Чувство древнее, первобытное, однако — удивительно! — неискоренимое. Вот наше гордое племя. И наши отцы, и наши деды жили здесь. Но мы окружены чужими. Они охотятся в наших лесах, ловят нашу рыбу, портят наших жен! Да и морды у них раскрашены не по-нашему! Только война! А эти самые чужие толкуют между собой примерно так — мы живем в этих краях сотни лет. А эти чужаки заняли самую лучшую поляну в самом лучшем лесу на самой рыбной реке, и баб у них в два раза больше, чем у нас, и нос до потолка, а сами даже даже морды себе разрисовать толком не умеют! Придется поучить… И что тут скажешь?

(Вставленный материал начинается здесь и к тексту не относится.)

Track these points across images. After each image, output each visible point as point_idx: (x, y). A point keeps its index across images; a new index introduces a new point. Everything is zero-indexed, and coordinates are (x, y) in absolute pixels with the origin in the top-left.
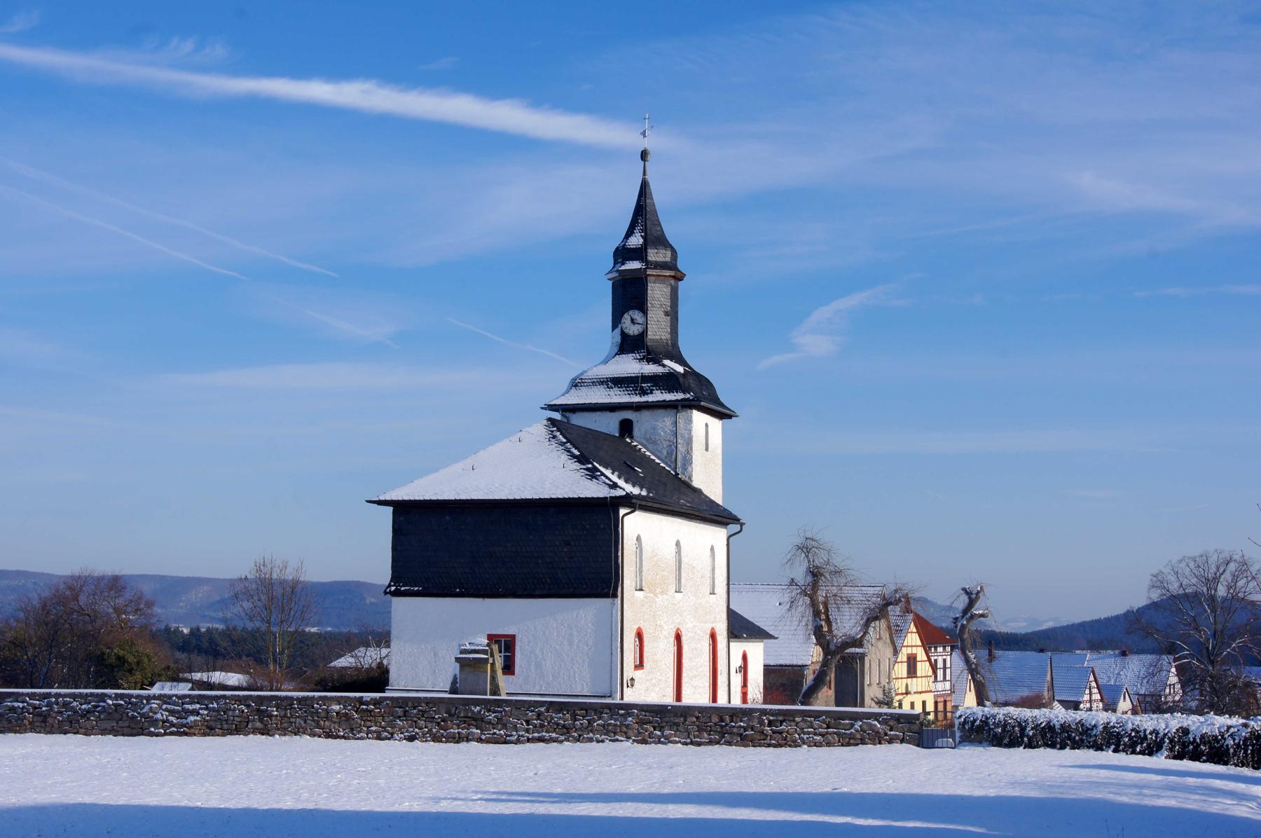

Бросьте копья и идите вы направо, вы налево? Как же, послушают…
В детские годы (назовем их годами развития) все так или иначе проходят эту древнюю фазу. Мы — точно проходили. В нашем дворе на Волхонке мы все были свои. Независимо от возраста и умственного уровня. Вплоть до последнего чмо. Его нельзя было давать в обиду — чужим. Сами-то мы могли обижать его сколько угодно — надо же кого-то обижать? Но мы сами — это совсем другое дело. Это не считается. Очень сильное, стадное чувство. Сидели кружком, планировали, как пойдем бить чужих из соседнего двора. При этом краешком головы каждый понимал, что это скорее приятные фантазии — никуда мы не пойдем, в соседнем дворе и пацанов побольше, и постарше они и поздоровее. Я в свои пять лет уже догадывался, что мы зацикливаемся не на лучшем решении вопроса, но молчал — очень не хотелось считаться трусом.
Внутри двора играли в войну. Надо было разделить своих на бойцов Красной армии и немцев — то есть на своих и чужих. Тянули жребий. Мой друг Вовка Деготь запросто мог зарыдать, если ему доставалось исполнять немца. Немцы в кино были все как один крючконосые, очень некрасивые и глупые. И конечно, в конце игры их всех надо было победить. Вовку убеждали, что все это понарошку, и он шел, утирая сопли.